Conhecida como laser-indução de terapia térmica (LITT), a técnica é utilizada na UCLA para termoablação de tumores de cérebro, mama, pulmão e próstata. Com o apoio da FAPESP, o tratamento foi aprimorado por meio da aplicação de injeções locais de quimioterapia, utilizando-se o quimioterápico cisplatina em combinação com a LITT, uma inovação em comparação ao tratamento administrado nos pacientes nos Estados Unidos, feito apenas com o laser.
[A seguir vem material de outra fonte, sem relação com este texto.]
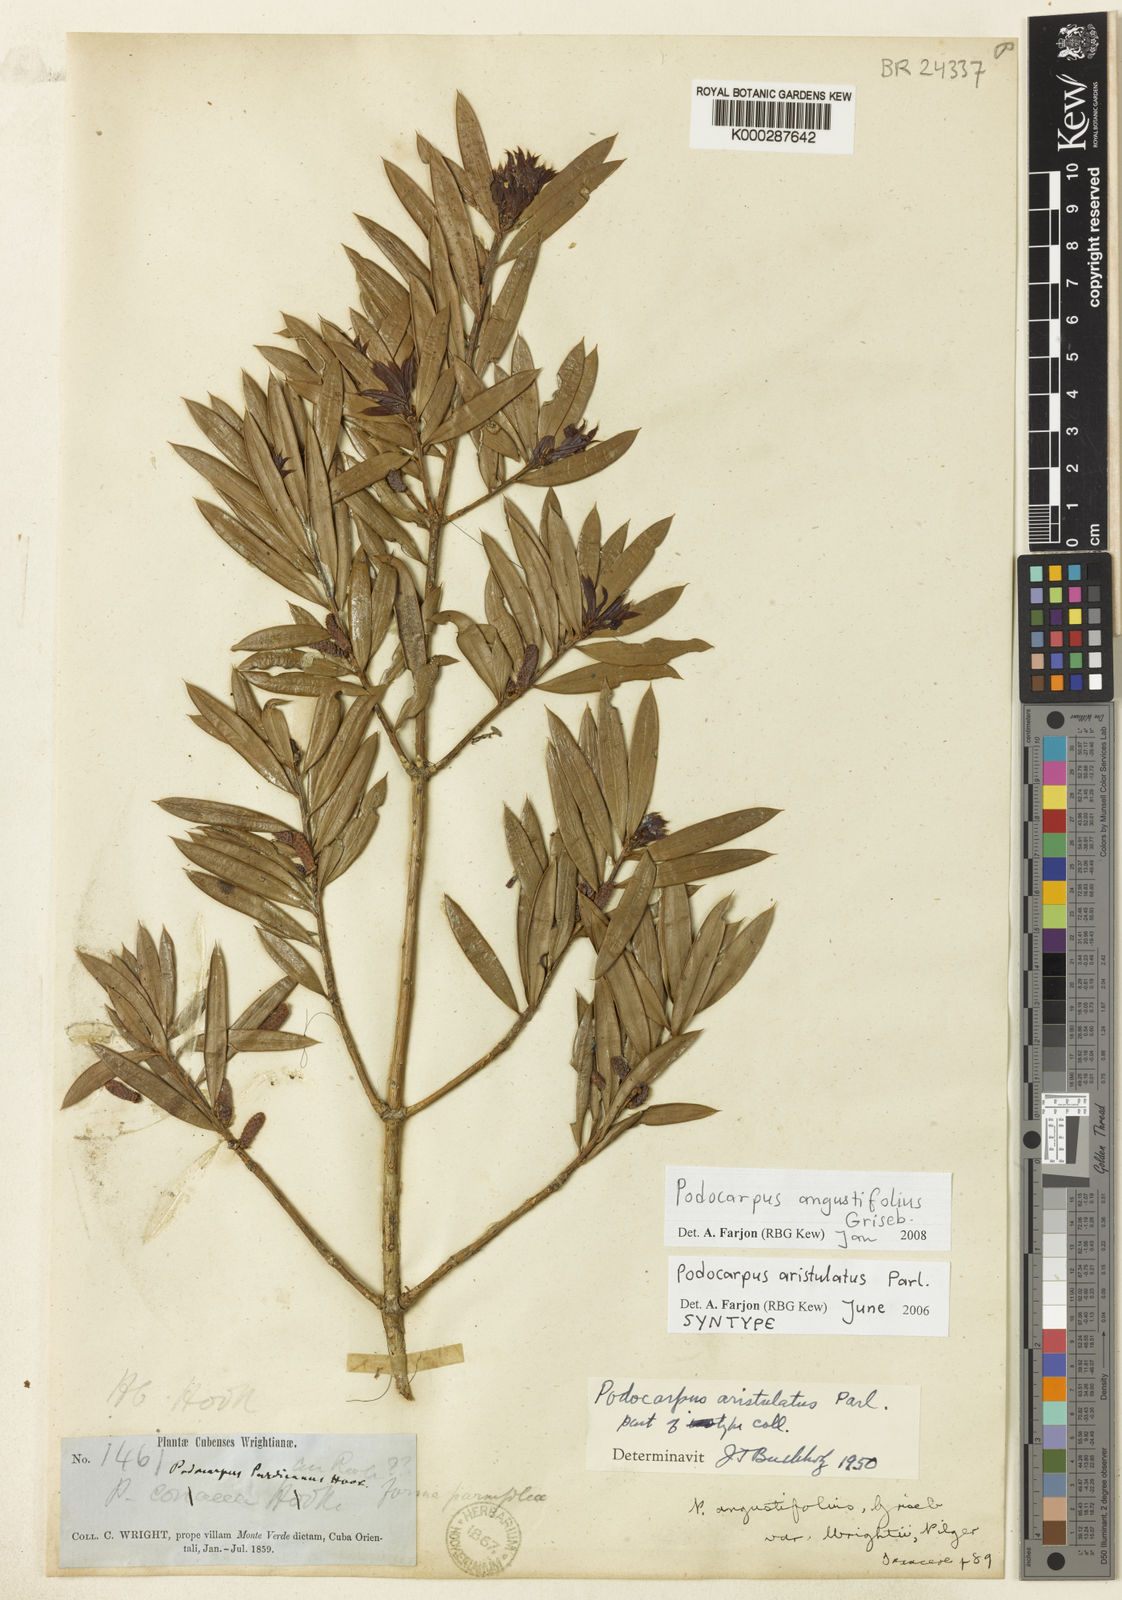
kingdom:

A vantagem da combinação de cisplatina com LITT está na abrangência do procedimento. Durante a desobstrução tumoral, observam-se níveis máximos de energia na área central do tumor, submetida a temperaturas acima de 100° C, ao passo que as margens são tratadas em níveis subterapêuticos, com a temperatura do laser entre 40°C e 60°C, o que propicia a recidiva do crescimento tumoral. As injeções localizadas de cisplatina na periferia do tumor potencializam a erradicação tumoral localizada – isso porque, explica Paiva, aquecida nas regiões periféricas do tumor durante a aplicação do laser, a cisplatina tem sua toxicidade aumentada.
“O calor faz com que o quimioterápico tenha sua capacidade de penetrar nas membranas celulares exacerbadas. A célula tumoral fica mais facilmente permeável à cisplatina, potencializando assim a toxicidade da quimioterapia local e levando a uma erradicação mais eficaz do tumor.”
Ao contrário da radioterapia, cuja radiação possui energia suficiente para ionizar átomos e moléculas, danificando as células saudáveis e afetando o material genético, o procedimento adotado no ambulatório da Unifesp pode ser repetido após um intervalo de três semanas, garantindo melhores resultados e até a remoção completa do tumor.
Atendimento
Os pacientes atendidos passam por uma triagem antes de serem submetidos ao tratamento. Entre os elegíveis estão aqueles que não respondem a terapias convencionais, como quimioterapia sistêmica ou radioterapia, e que não podem ser submetidos a cirurgia. É preciso estar em condições clínicas adequadas à administração de anestesia geral.
“A técnica introduz o conceito inovador de um procedimento minimamente invasivo por meio de injeções intratumorais de altas doses de quimioterapia combinada com hipertermia local. Trata-se de um tratamento experimental paliativo para controle local da doença em alguns pacientes selecionados, não havendo garantias de cura, mas considerável melhora de alguns sintomas específicos”, diz Paiva.
De acordo com o pesquisador, “o tratamento traz ainda alguma esperança aos pacientes para que a técnica, localizada, possa ser associada a tratamentos sistêmicos inovadores em cabeça e pescoço, como a administração de Cetuximab”.
Aprovado pela Agência Nacional de Vigilância Sanitária (Anvisa) em 2010, o Cetuximab é um anticorpo monoclonal, que age de forma mais direcionada – no caso, tendo como alvo o receptor do fator de crescimento epidérmico (EGFR), inibindo sua ativação e a consequente transmissão de sinal, o que resulta na redução da invasão dos tecidos normais pelas células malignas e da disseminação de tumores em novas áreas. O medicamento também inibe a capacidade de células malignas repararem o dano causado por quimioterapia ou radioterapia.
Os pesquisadores seguem buscando aprimorar a técnica de laser-indução de terapia térmica no ambulatório, inclusive para aplicação em tratamentos de outras doenças.
“Já demonstramos que o tratamento nas margens tumorais em pacientes com câncer avançado de cabeça e pescoço combinado com injeções locais de cisplatina e seguido de termoablação tumoral por LITT não é tóxico, melhora a qualidade de vida dos pacientes e é eficaz. A técnica pode ser aprimorada e beneficiar ainda mais pessoas. Por meio de uma fibra óptica conectada ao laser, por exemplo, poderemos ter acesso cirúrgico a qualquer lesão no corpo humano e, assim, aplicar um procedimento ambulatorial minimamente invasivo que diminui os custos no Sistema Único de Saúde (SUS)”, diz Paiva.